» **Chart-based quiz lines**
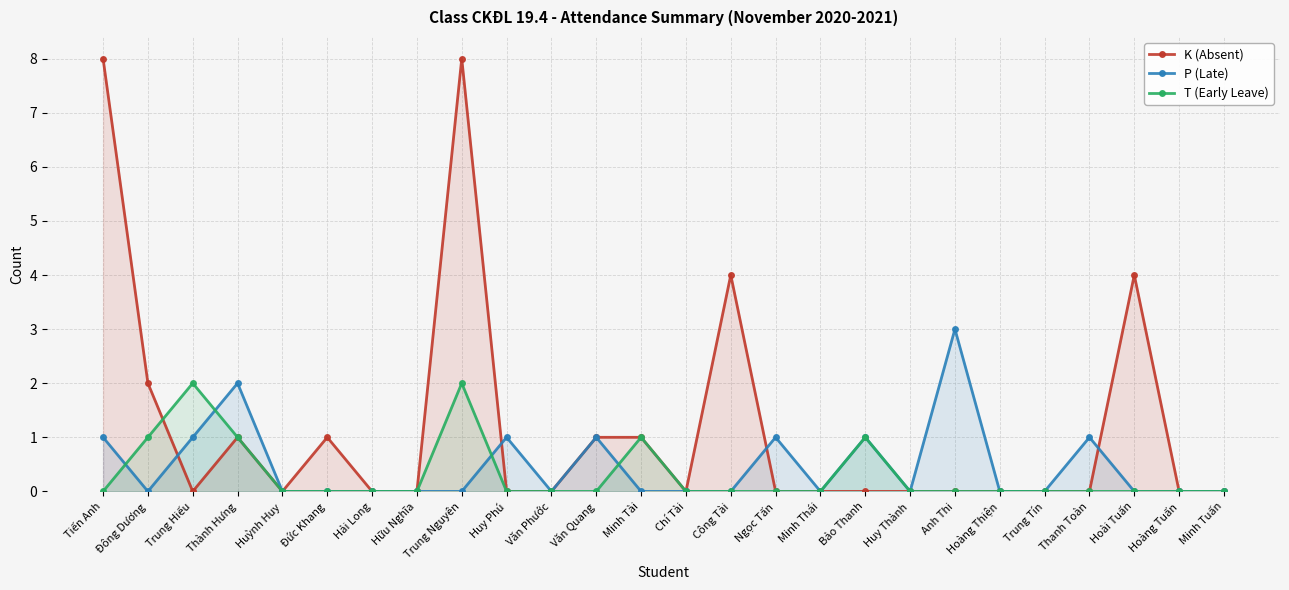

At which label does K (Absent) reach its peak?

Tiến Anh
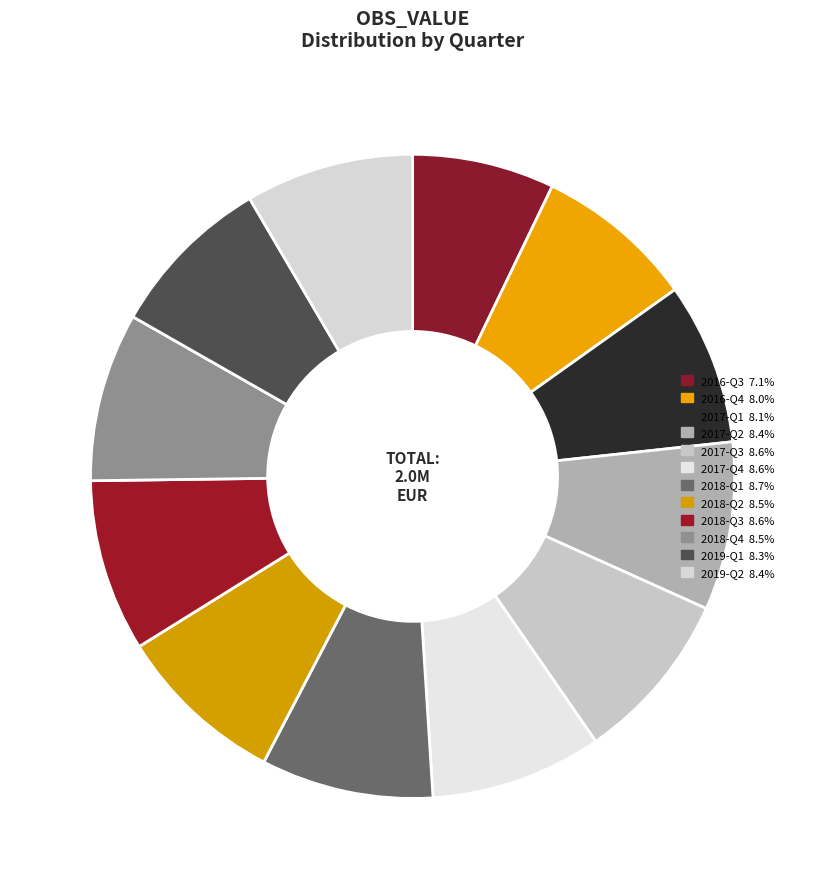

Does any single category account for the majority?

No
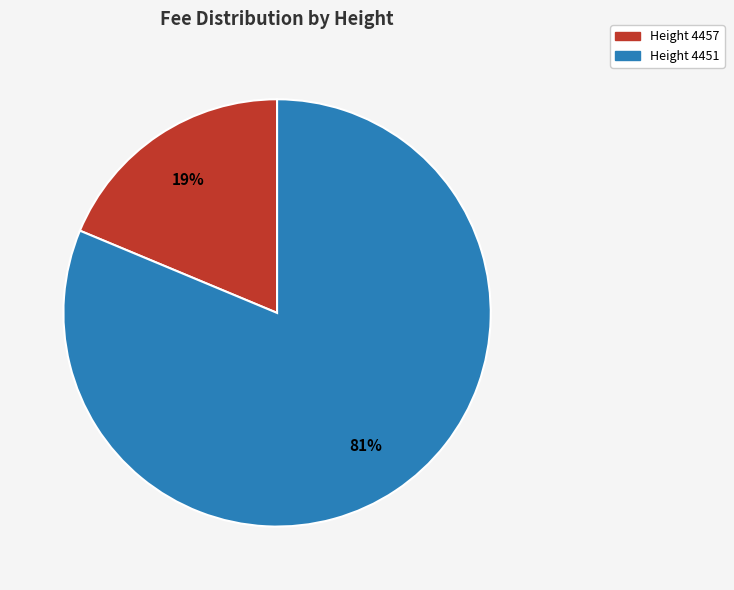

Does any single category account for the majority?

Yes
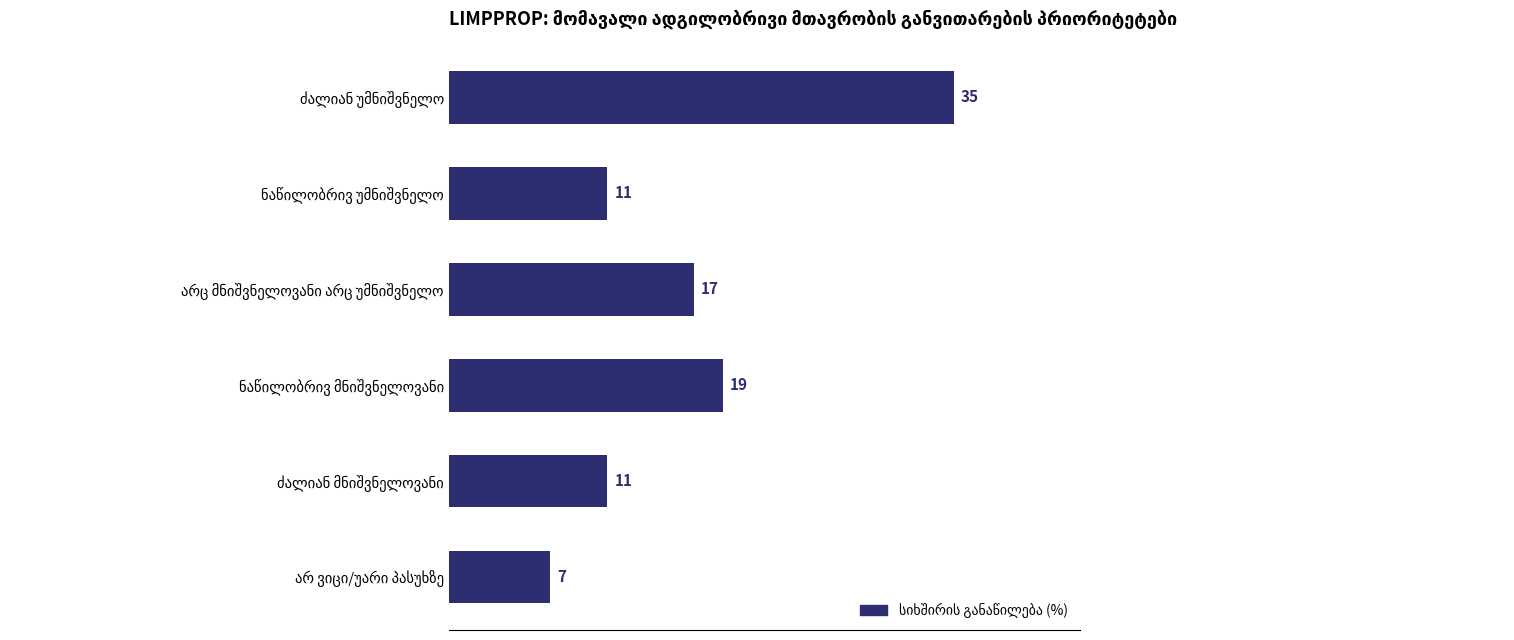

What is the minimum value shown in the chart?

7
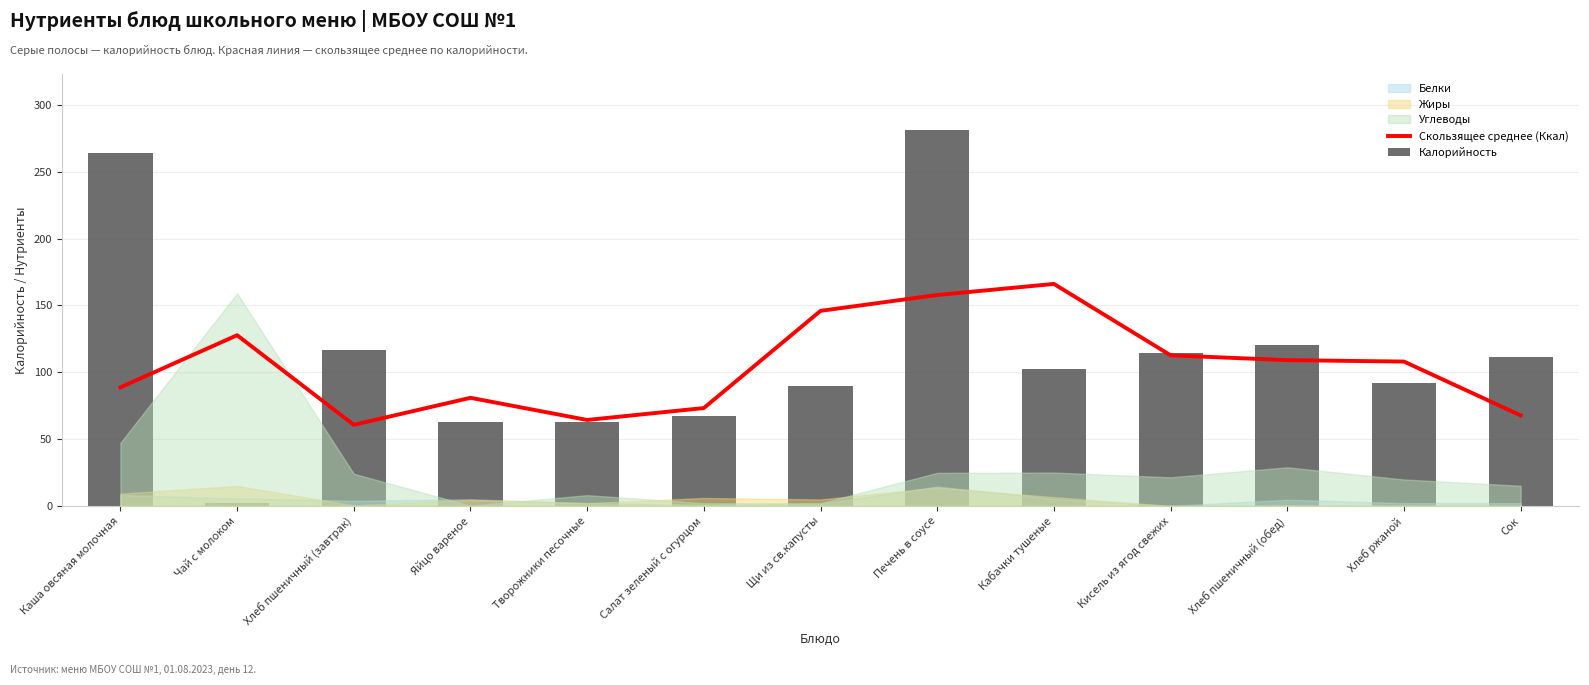

How many data points in Калорийность are less than 102?

6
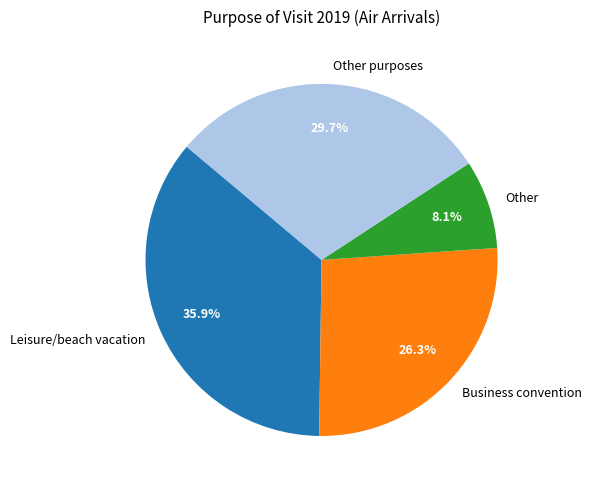

Rank the categories by value from lowest to highest.

Other, Business convention, Other purposes, Leisure/beach vacation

» **TASK PROMPT**
Pick out each line above that contains the word "value", and copy those lines.

» **PROBLEM SOLUTION**
What is the minimum value shown in the chart?
Rank the categories by value from lowest to highest.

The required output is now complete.